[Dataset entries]
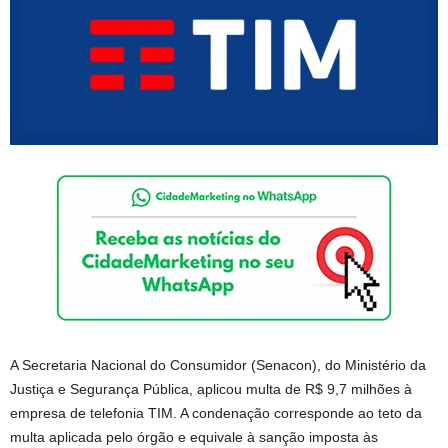
A Secretaria Nacional do Consumidor (Senacon), do Ministério da
Justiça e Segurança Pública, aplicou multa de R$ 9,7 milhões à
empresa de telefonia TIM. A condenação corresponde ao teto da
multa aplicada pelo órgão e equivale à sanção imposta às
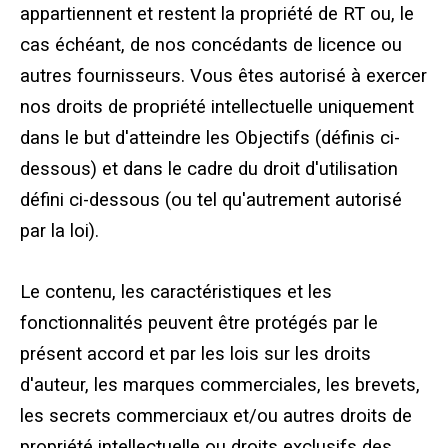
appartiennent et restent la propriété de RT ou, le
cas échéant, de nos concédants de licence ou
autres fournisseurs. Vous êtes autorisé à exercer
nos droits de propriété intellectuelle uniquement
dans le but d'atteindre les Objectifs (définis ci-
dessous) et dans le cadre du droit d'utilisation
défini ci-dessous (ou tel qu'autrement autorisé
par la loi).
Le contenu, les caractéristiques et les
fonctionnalités peuvent être protégés par le
présent accord et par les lois sur les droits
d'auteur, les marques commerciales, les brevets,
les secrets commerciaux et/ou autres droits de
propriété intellectuelle ou droits exclusifs des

**What needs to be done:** Tally the lines of the records that contain the word "intellectuelle", then give only the tally.

**Exercise output:** 2